In the case your dog still refuses to eat, you can season the food with certain natural additives, such as flavors or aromas, to make it more appealing. You should, however, make sure not put too much and ruin the benefits of a renal diet.

Frequently Asked Questions About Kidney Disease in Dogs

What homemade dog treats can I give them?

As your dog should avoid protein, phosphorus, and sodium, you should avoid giving him treats such as bread, dry meat, or cheese. The safest bet is treats made from fruits and vegetables that are not onions, garlic, raisins, or grapes.

Most dogs like a carrot here and there, so that should be a good source of treats. Likewise, your dog may also like green beans.

What is the life expectancy of sufferers?

According to a recent study, the median life expectancy from diagnosis to death, including from euthanasia, was at 226 days. The vast majority was somewhere in the range between 112 to 326 days.

While that may seem bleak, with a proper diet to slow the advance of the disease, your dog can live even longer, some even years if the failure is caught on time.

Why should I go for specific a renal diet for my dog?

Renal diets are specifically made for dogs suffering from kidney failure. As such, they don’t contain ingredients known to make the problem worse. There are, however, other conditions which your dog may develop alongside kidney problems, and those may make food selection even more difficult.

As each dog is different, and they may display different symptoms or develop different diseases, you may need to tailor the formula to those requirements. That is why it’s best to consult your vet and together find the best food for your ailing pet.

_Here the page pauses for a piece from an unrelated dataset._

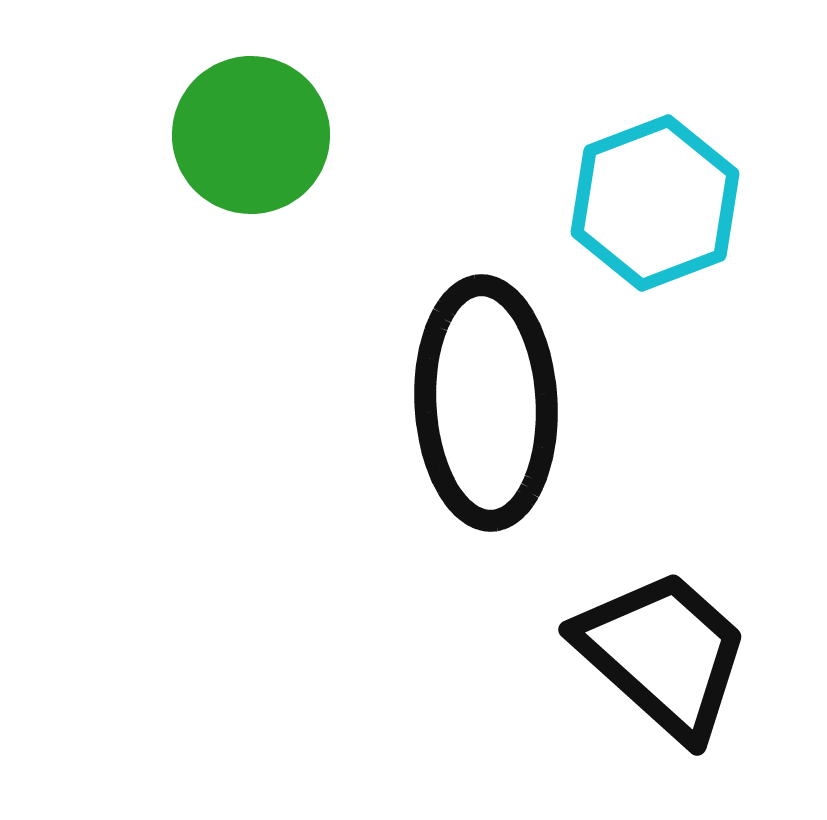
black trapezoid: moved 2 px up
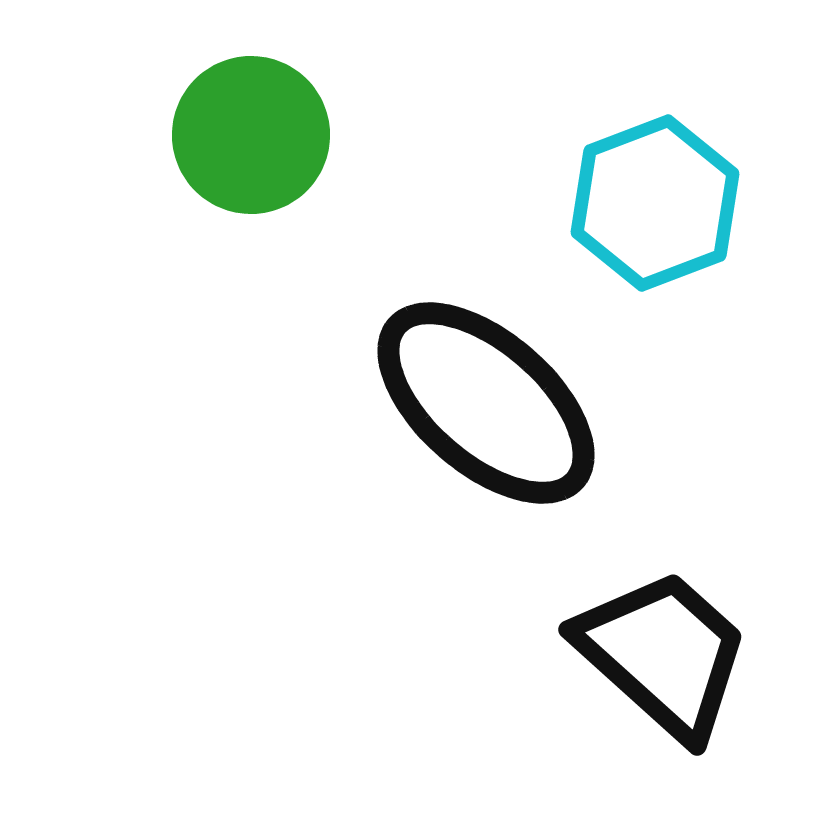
black ellipse: rotated 46 degrees counterclockwise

What to feed a pooch who refuses to eat?

Your dog may not find his renal diet as tasty as normal food, but there are ways to encourage him to eat. Diets with more calories can help with appetite loss, and their appetite may come in waves so you may need to feed them more than usual.

If nothing seems to work, however, you may need to prepare a homecooked meal. Those have been known to inspire dogs to eat. Just make sure you don’t use ingredients which may further stress his kidneys.

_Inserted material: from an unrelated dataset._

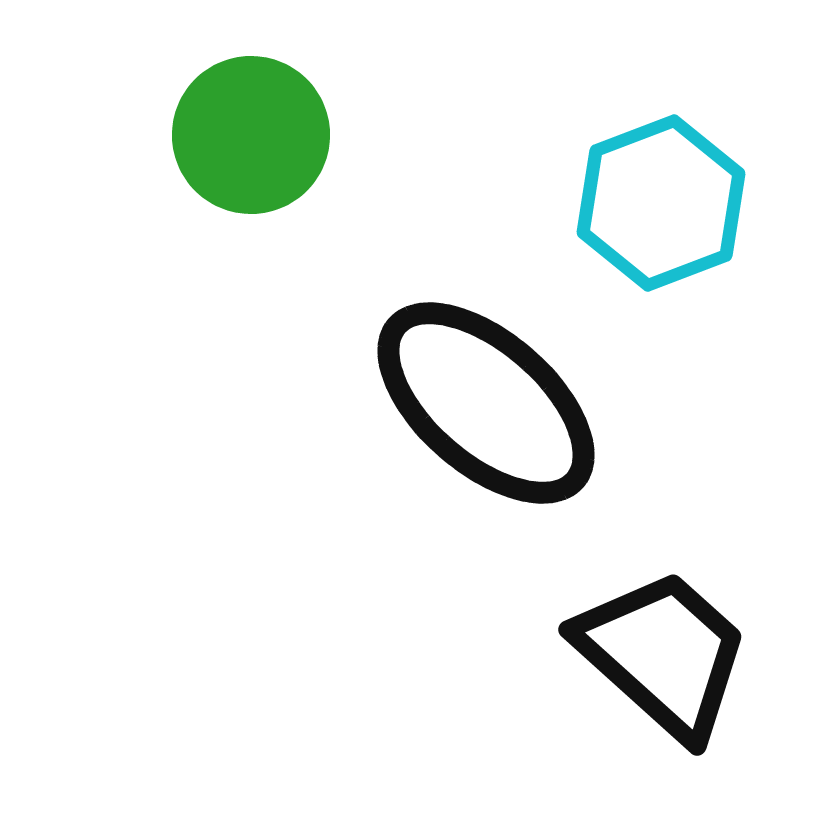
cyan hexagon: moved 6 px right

What are the risks for senior dogs?

Risks of renal failure increase the older your pooch gets. Generally, it affects anywhere from 0.3 and 4% dogs. Lifestyle can also be a contributing factor, as most chronic kidney failures are caused by bacteria in their mouth entering the bloodstream.

Kidneys also filter artificial ingredients and chemicals from, normally found in dog food, from canine bloodstream, and extended exposure to such elements can and will cause damage. So, a balanced lifestyle and food devoid of harmful ingredients can reduce the risks of renal failure.

Conclusion

Even though kidney failure can be a serious problem, your furry friend’s life doesn’t have to be over. With proper care and diet, he can live for years despite the disease.

Generally, that means your vet will prescribe your dog a renal diet, which is usually low in protein, phosphorus, and sodium. That will reduce the strain on your dog’s kidneys and slow the progression of the disease.

So, even though your dog’s major organs are failing, he can still have a life ahead of him. No matter how bleak the outlook may seem, with a simple change in lifestyle, your pet can overcome these obstacles and live a fulfilling life despite the disease.